“If a Muslim plants a tree or sows seeds, and then a bird, or a person or an animal eats from it, it is regarded as a charitable gift (sadaqah) for him.” (Hadith: Bukhari)
Bene Youth is a weekend Madrassa run by Melbourne based not-for-profit Benevolence Australia which brings together 30 young Aussie Muslims from grades 8-12 each weekend for spiritual nourishment. Each Saturday the students spend time learning the Sunnah and they find nourishment in spiritual and personal development.
The students are also developing environmental consciousness, and in the spirit of cultivation and sustainability, the Bene Youth have literally taken things into their own hands by growing a community garden.
Jessica Swann spoke with Benevolence Australia’s Internal Program’s Manager Sumaya Asvat about the project:
Jessica Swann: It’s not the first thing that comes to mind when you think of a Madrassa, the idea of growing a garden, where did this idea come from?
Sumaya Asvat: The whole idea was to get the Bene Youth cohort to engage with their environment as many young people haven’t had the responsibility of growing a community garden. Every small action that they do can and does make a difference, especially when climate change is so much a part of all of our lives now.
How do they participate in the garden?
We’ve had this garden sitting here for so many years and we haven’t really done anything with it. The whole idea was for them to see it as it was and to hopefully understand over the next few months how important it is to enrich the soil, plant new seedlings and to bear witness to the what happens when you plant seedlings and nurture them. By doing this with their own hands, they will see and feel the results in different ways both environmentally and spiritually.
Bene Youth is a Madrassa, how does a community garden fit into the syllabus?
It’s the idea that everything is connected and holistic. It would be remiss if we were just to teach them rules and regulations and history without tying nature into their everyday lives. But more than that, working with the earth, they have a heightened sense of where they are, the physical space and the reality and beauty of the place of gardens in our Deen. Being able to watch a garden grow has so many connections into the teachings of Islam. For our acts of worship to their garden, it’s all connected.
What’s in the garden?
Our garden coordinator Rawan Zahran made sure we had fruit and vegetables. Bunnings donated everything for us, 30 bags of soil, 10 bags of compost and manure, gloves, tools literally everything as well as beans, peas, carrots, lettuce, herbs, passion fruit and even flowers.

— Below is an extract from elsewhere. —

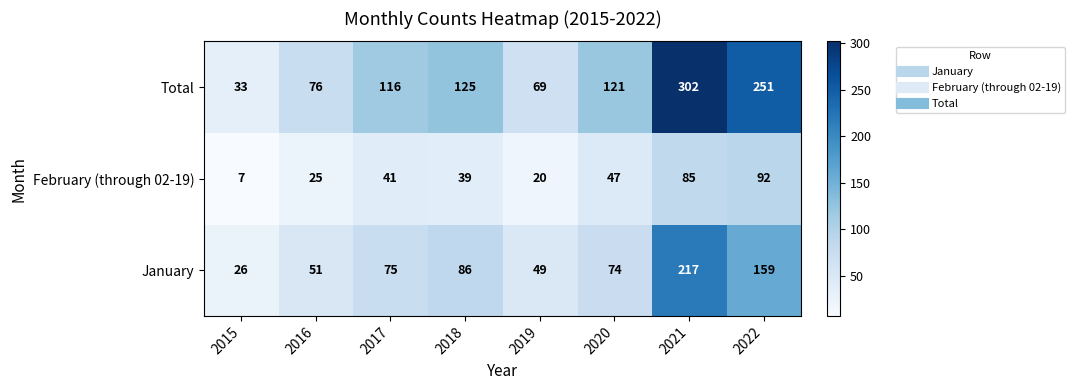

List the series in order of their overall mean, highest first.

Total, January, February (through 02-19)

Is there a long-term plan for the garden?
Our plan is to use the produce from the garden to cook with and possibly have a harvest day. We are also working with the Doncaster Church of Christ where they have a retired newly arrived migrant community and we are hoping they will come in as well and cook some of their food with us.
How forthcoming were the students to get into the garden?
At first, some were wondering what they were doing, they wondered if they were going to get gloves and how they would do it. Rawan was very clear in the instructions and explaining to them why and how they were in the garden, they quickly got on board and enjoyed themselves.
How do you feel when you look at the garden?
I hope it creates a sense of ownership for them, that they understand they have had a part in this. Pride as well, when I think of the garden it is so linked to the idea that everything we do can and does make a difference. In this era of social media, it’s hard when you’re that age to understand this idea because you see people doing these great feats but wonder how they make a difference. Literally, when they plant a seed, they can see what happens. It reinforces the idea that everything we do can make a difference.
We are all living close to gardens and also community gardens whether you’re in the hipster-ville inner city or whether you’re in a rural community, what would be your message across Australia when it comes to the importance of this kind of experience?
I think a lot of the time in life we tend to fall into the trap of immediacy, we look at the outcomes of things instead of the process. We are not so good these days with sabr (patience). We think, “I put in such a lot of effort but don’t see much reward or connection” so something like this creates slower more sustainable and meaningful energy and nourishes togetherness in partnership with each other and with the earth. The idea of just being with people in the space we are all sharing is about transferring something special, different, it’s something beautiful, timeless and nourishes the spirit of true sustainability of the mind, body and spirit.